Reproduce each line of the records below with every "time" replaced by "reading" and nothing else altered. Omit the pictures from the output.

(begin)

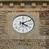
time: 4:10
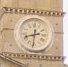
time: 8:31
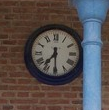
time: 7:29
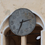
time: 2:33
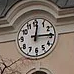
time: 12:14
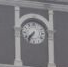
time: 7:36
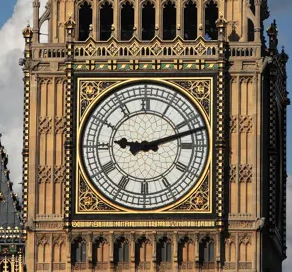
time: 9:12
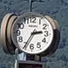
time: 2:35
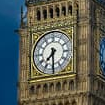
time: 7:30
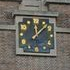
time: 12:07
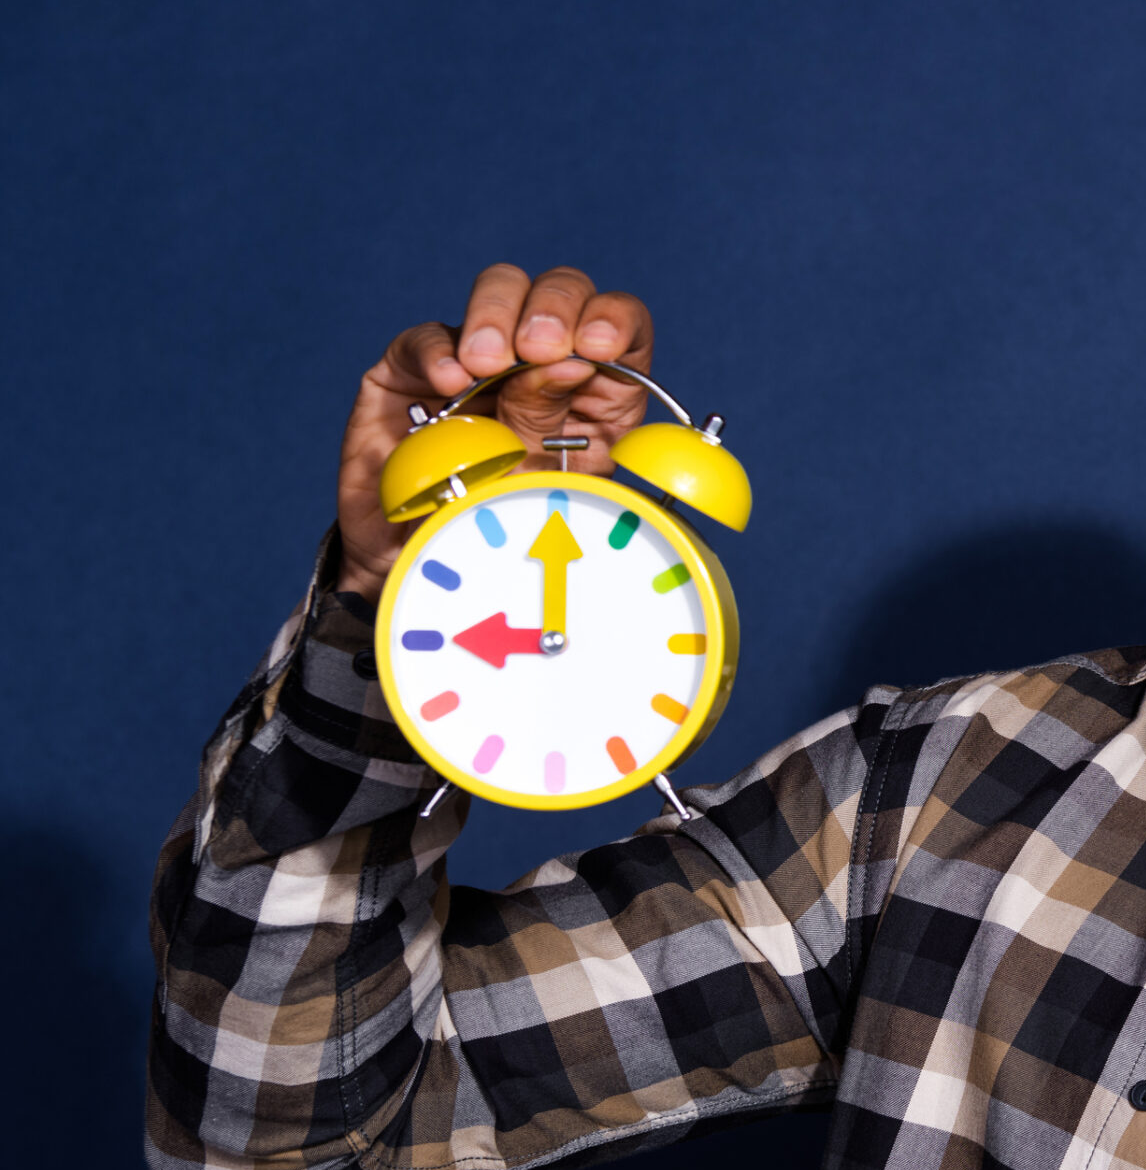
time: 9:00
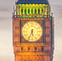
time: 5:33
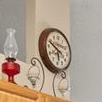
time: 5:48
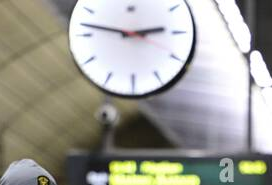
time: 2:46
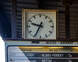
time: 9:34
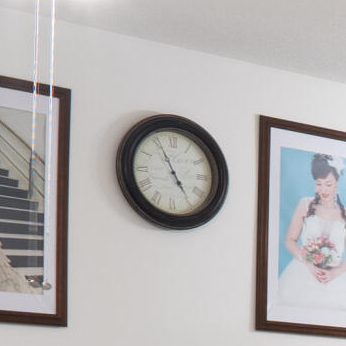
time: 4:55
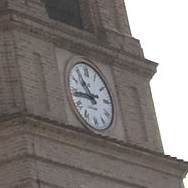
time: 10:43
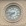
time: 7:46
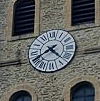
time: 4:39
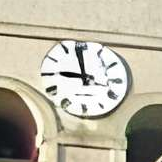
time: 8:58
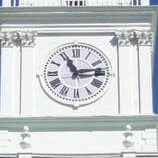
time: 11:13
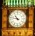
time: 10:47
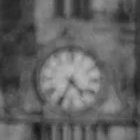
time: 4:34
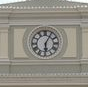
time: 6:05
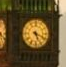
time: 5:18
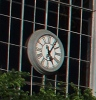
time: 5:06
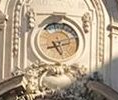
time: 5:11
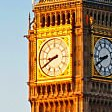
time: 8:40
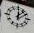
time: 12:07
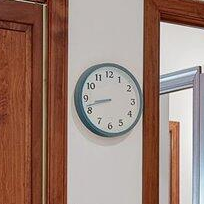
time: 8:42
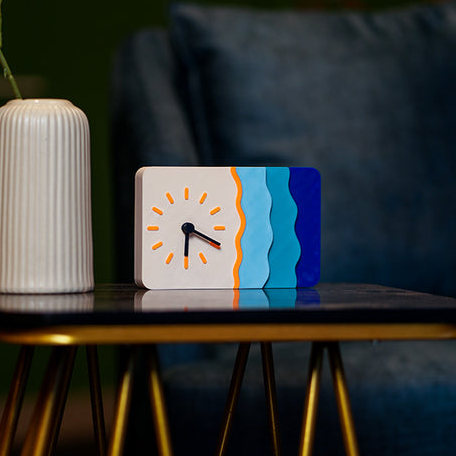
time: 6:19
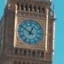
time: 12:50
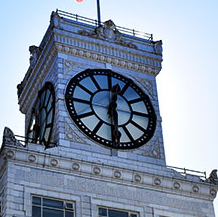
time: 12:28
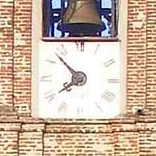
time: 7:52
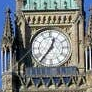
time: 12:36
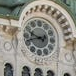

(end)

## Full output
reading: 4:10
reading: 8:31
reading: 7:29
reading: 2:33
reading: 12:14
reading: 7:36
reading: 9:12
reading: 2:35
reading: 7:30
reading: 12:07
reading: 9:00
reading: 5:33
reading: 5:48
reading: 2:46
reading: 9:34
reading: 4:55
reading: 10:43
reading: 7:46
reading: 4:39
reading: 8:58
reading: 11:13
reading: 10:47
reading: 4:34
reading: 6:05
reading: 5:18
reading: 5:06
reading: 5:11
reading: 8:40
reading: 12:07
reading: 8:42
reading: 6:19
reading: 12:50
reading: 12:28
reading: 7:52
reading: 12:36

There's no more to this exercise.